Monday, 29 de April de 2024 ISSN 1519-7670 - Ano 24 - nº 1285

Notas sobre A síndrome da antena parabólica, de Bernardo Kucinsky

Alberto Dines

 

O

livro de Bernardo Kucinsky A síndrome da antena parabólica: ética no jornalismo brasileiro (São Paulo, Editora Fundação Perseu Abramo, 1998) é, na realidade, uma coleção de trabalhos jornalísticos. Critica da mídia em cima da bucha. Apesar de professor da ECA-USP, não se deixou seduzir pelo caminho fácil das reflexões teóricas e indolores. Põe o dedo nas feridas. Diz as coisas como elas são, dá nome aos bois.

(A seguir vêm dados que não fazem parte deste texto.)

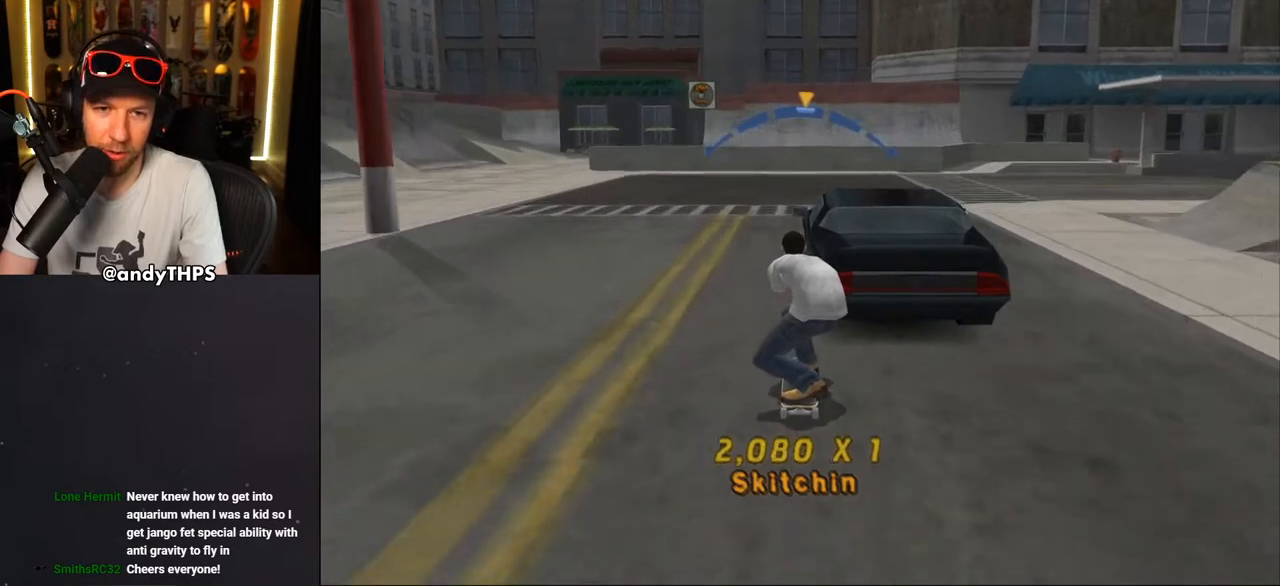
{"buttons": ["CROSS"], "left_stick": "center", "right_stick": "center", "events": [[50, "DPAD_DOWN", "up"], [133, "DPAD_LEFT", "down"], [200, "DPAD_UP", "down"], [267, "DPAD_UP", "up"], [300, "DPAD_UP", "down"], [400, "DPAD_UP", "up"], [500, "DPAD_LEFT", "up"]]}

Anotei algumas injustiças que gostaria ajudar a corrigir:

À página 77 está dito que o projeto liberal de Cláudio Abramo deu à Folha a página três, de debates e idéias, e um papel proeminente na abertura democrática. Na minha opinião, mais importante do que a criação da página três foi a da página dois, pouco antes – ela marcou efetivamente a virada da Folha e também do jornalismo diário. A Folha não tinha opinião nem página de opinião. A não ser um comentário político diário de Rui Lopes, chefe da sucursal de Brasília, que saía sem página determinada, num box, perto do noticiário. Cláudio pensava em restabelecer a tradição do jornalismo de opinião, bem escrito e forte. E conseguiu através da Dois. Sua criação teve grande impacto, mostrou que aquela era uma outra Folha. Deu enorme mexida dentro e em volta do jornal porque os articulistas contratados dispuseram-se a dizer o que não se dizia na grande imprensa. Todos os jornais tinham suas páginas de opinião mas a Dois da Folha foi um estrondo. Em outra ocasião contarei todos os detalhes do episódio. Alguns divertidos. Por ora, vale dizer que o diretor do jornal era o Boris Casoy, que sequer foi consultado. A Três foi uma conseqüência natural, saiu fácil porque no Brasil não existia a “op-ed page” (página oposta aos editoriais). Quando a concorrência viu o que a Folha havia feito correu atrás para copiar. Aliás, foi a primeira de uma série de imitações da Folha e talvez a mais salutar.

À página 89, no capítulo sobre Paulo Francis, Kucinsky menciona que foi editor-assistente de Senhor, a melhor revista produzida no Brasil, dirigida por Luiz Lobo e Newton Rodrigues, etc. Francis foi editor-assistente mas Senhor, certamente a melhor revista cultural que já tivemos, foi criada e dirigida por Nahum Sirotsky. Em fases posteriores teve outros proprietários e diretores. Luiz Lobo, Newton Rodrigues, assim como Francis (e outros), tiveram destacada atuação na equipe organizada e comandada por Sirotsky.

Numa próxima edição Bernardo Kucinsky deveria esmiuçar algumas passagens da maior importância que aqui apenas aflorou. Exemplo: o grupo de jornalistas em torno de Golbery. E a greve de 1979 – ela foi a alavanca para a fundação da ANJ e a construção do modelo de jornalismo e de empresa jornalística que agora está falindo.